### Document section ###
Now let's break down the regex and see how it can be improved:
<\s*?img
- the non-greedy *
here is pointless, since \s
only matches white space and the next sequence will be alphas, simply <\s*img
will suffice. I'm not actually certain that HTML tags are allowed to have leading whitespace between the opening <
and the tag name, but I guess it doesn't do any harm to allow it, since proper parsers probably will.
\s[^>]*?src=(["']??)
- as previously mentioned the ??
in the capture group is breaking the expression and I'm not certain what you were trying to do with it in the first place. Also, I think again the non-greedy *
is pointless because the tag will end with >
, and if we haven't found src
by the end it's not a match anyway. Plus if we are allowing whitespace in places where it shouldn't be but parsers will probably allow, we should probably allow it around the =
. I'd rewrite this to \s[^>]*src\s*=\s*(["']?)
.
([^"' >]*?)\1
- Assuming that you are concerned about being able to handle unquoted attributes, no complaints here. Of course if you do know that attributes will always be quoted, you could simply use ([^\1]*?)\1
and drop the ?
### Supplied records ###
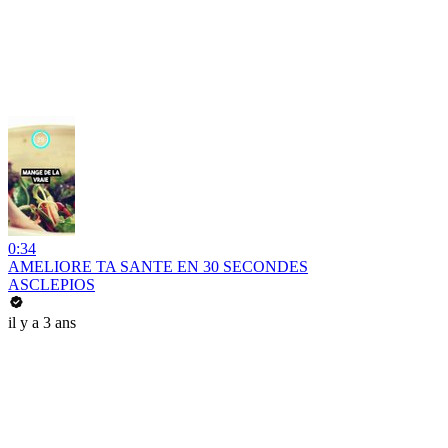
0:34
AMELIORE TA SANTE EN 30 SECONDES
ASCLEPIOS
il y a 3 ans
###
### Supplied records ###
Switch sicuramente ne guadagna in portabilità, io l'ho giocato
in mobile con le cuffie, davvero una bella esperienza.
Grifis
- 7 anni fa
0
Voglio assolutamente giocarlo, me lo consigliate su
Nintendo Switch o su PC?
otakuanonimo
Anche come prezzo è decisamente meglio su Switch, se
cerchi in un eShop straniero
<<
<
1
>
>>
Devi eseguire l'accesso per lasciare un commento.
###
What to do:
**1)** Pull out everything in the rows from the line containing "Switch sicuramente ne" down to the line containing "Devi eseguire l'accesso", both ends included, and reproduce those lines without any changes.
**2)** Carry on the regex breakdown from the point where it stops.
The rows have no connection to the text about the regex.

Answers to the problems:
**1)**
Switch sicuramente ne guadagna in portabilità, io l'ho giocato
in mobile con le cuffie, davvero una bella esperienza.
Grifis
- 7 anni fa
0
Voglio assolutamente giocarlo, me lo consigliate su
Nintendo Switch o su PC?
otakuanonimo
Anche come prezzo è decisamente meglio su Switch, se
cerchi in un eShop straniero
<<
<
1
>
>>
Devi eseguire l'accesso per lasciare un commento.

**2)**
from the preceding capture group where we determined the quote type in use.
[^>]*?>
- no complaints here.
/si
- the s
modifier is pointless because there are no .
s anywhere in the expression. It's doesn't do any harm, but neither does it help, so it is superfluous.
So, putting all that together, here's how I would write the regex:
/<\s*img\s[^>]*src\s*=\s*(["']?)([^"' >]*?)\1[^>]*>/i
...which when converted to a PHP string declaration with the quotes properly escaped, looks like this:
$expr = '/<\s*img\s[^>]*src\s*=\s*(["\']?)([^"\' >]*?)\1[^>]*>/i';
...which works nicely, by the way.
Now, I still maintain that the DOM method is better even considering the extra code, since it will probably catch edge cases that my regex skillz have forgotten about. Although admittedly regex does seem to be somewhat faster.